Nipigon River Brook Trout

Author: Todd Whitesel

On crisp June mornings under the Ontario sky, the hills surrounding the Nipigon River appear almost mountainous. Rising up from the forest, large hulks of rock strain toward the sun. Below the hills and beneath the water, Salvilenus fontinalis swims in the rush.

Author Todd Whitesel with a fat brookie on the Nipigon.
Its olive-red body, deep in spots, is pocked with haloes of blue. A brook trout is almost too colorful for its aquatic lair. Do the northern pike that share these waters admire their decorated bodies? Or are they afraid of them? Here in 1916, a 14-pound 8-ounce brook trout was pulled from the river. The monster square-tail was over 31 inches long and no doubt had enjoyed many fish dinners during its lifetime. Maybe even a wayward pike? Peering down into the water, I wonder if one of its descendants could be swimming below.

The Nipigon is one of hundreds of tributaries flowing into Lake Superior, and like so many of its feeder waters, it is home to brook trout. Most of these fish are in the 8- to 12-inch range with a two-pounder being cause for celebration. Unlike many of the trickle streams and arm-wide creeks, the Nipigon holds big brook trout. Brookies, in sizes that most anglers relegate to a long since past era, still live here. Not a 500-mile trip into the bush, but a reasonable foray into the woods, can still produce fishing equal to a century ago.

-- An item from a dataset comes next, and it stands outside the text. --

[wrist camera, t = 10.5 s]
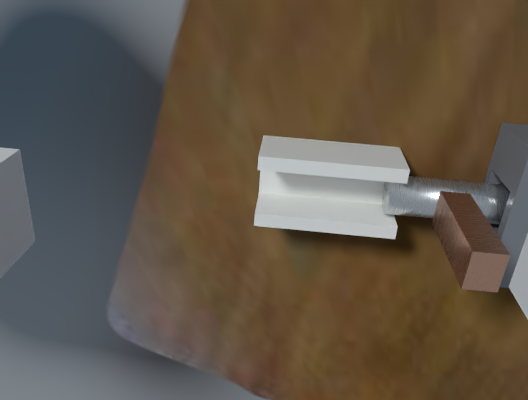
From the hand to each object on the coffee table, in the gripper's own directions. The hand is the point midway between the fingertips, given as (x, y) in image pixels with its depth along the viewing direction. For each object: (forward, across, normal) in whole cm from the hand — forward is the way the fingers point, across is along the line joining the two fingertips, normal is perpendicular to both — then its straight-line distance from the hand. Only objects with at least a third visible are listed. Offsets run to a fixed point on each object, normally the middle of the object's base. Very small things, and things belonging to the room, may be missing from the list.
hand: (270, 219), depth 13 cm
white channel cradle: (+31, +4, -12) cm, 33 cm away
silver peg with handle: (+29, +17, -12) cm, 36 cm away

Once called the "finest trout stream in America" by the Department of Fisheries, the Nipigon has been substantially transformed by three hydroelectric dams. The river is now divided into four sections. The most popular is the stretch between Alexander Falls to Lake Superior. Most recently, I fished this 15-mile pocket of water, hoping it would yield the big brookies of legend.
A fat brook trout fresh from the Nipigon
There are two schools of thought for fishing the Nipigon. The first argues that its deep, fast-running water makes fly-fishing a chore and advocates casting or spinning equipment to counter conditions. The second refutes this premise, pairing stout steelhead type tackle with heavy sink-tip lines and large gaudy flies. Either way, it's the fishing that matters, and if the idea of a five, six, or even a seven pound brook trout is appealing, after doing battle with one of these big river bruisers you'll soon forget all about tackle. I'll never forget my first look at a big brookie. It was almost too big for its skin, like an Arctic Char that had wandered too far south. Yet here was the fish I knew so well, the deep, vibrant colors displayed on an oversized palette.

I will confess; however, my last trip to the Nipigon found me in the corner of the conventional casters. While my fishing partner swung Wooly Buggers and Strip Leeches through the current, I tossed spoons, sinking minnows, and heavy spinners. I'm not anti-fly. I was merely conducting my own bit of research, deciding what methods were most effective. My experiment was short-lived when my accomplice struck the first fish. Unlike the gentle tug that ten-inch stream trout provide, this fish had the rod in a deep bow and was giving no quarter. I watched as my partner held tight, working to recover his line. Turn by turn the fish was led out of the current into a still stretch where we could land the fish easily. A solid five pounds of gleaming brook trout, that filled the net to near capacity, was the start of three days of fishing. The highlight was one brute that fell just shy of eight pounds.

The fishing was excellent but not always easy. Because of the Nipigon's size, it makes sense to fish from a boat. A 14- to 16-foot craft will suffice nicely. Plan on alternating motor duty, to keep the craft under control in the currents. Since many fish orient toward the bank, a boat allows covering both edges of the river thoroughly.
A small boat is best for fishing the Nipigon.
The key to fishing flies is providing plenty of stripping motion and never stopping the retrieve. A baitfish won't stop in its tracks to elude a giant brookie and you should never allow your offering to go slack. Casting a large fly and sink-tip require little more than a pick-up, a quick false cast or two and then you're back on the water. We targeted fish from the bank outward, letting lures swing with the current into midstream. Any downed trees, eddies adjacent to fast water, current seams, or boulders were instant targets as well. Fish likely structure, but don't forget to concentrate on the banks - they are where the bread is buttered on the Nipigon. In three days of fishing, I'd estimate 70% of our fish came next to or just off the banks.

Though much of the action here is below the surface, late evenings can put a smile on the dourest dry-fly fisherman. Catch an evening hatch here, and you won't soon forget it. Clouds of caddis rise in a dense haze like a winged bubble. If you're lucky enough to be here in late June to early July, then be sure to bring a few dry flies. Caddis, Stimulators, and Mayfly patterns are representative of the Nipigon hatches. Watching a giant brook trout rise to a fly on an Ontario summer eve is a memory that will help pass many winter days to come.

As we made camp for the final night, putting the rods aside, a breeze rose from the east bringing low clouds in dense billows. Three days of clear, high skies were giving way. Heaviness fell around, and rain by morning was imminent. I watched as wind drew a crease across the river like a run of falling dominoes. The sky was turning leaden and I shied away. My mind was rejecting the monochrome vista and reeling with visions of reds, and olives, and blue haloes; of 1916 when this world was still untouched and the waters and fish ran free.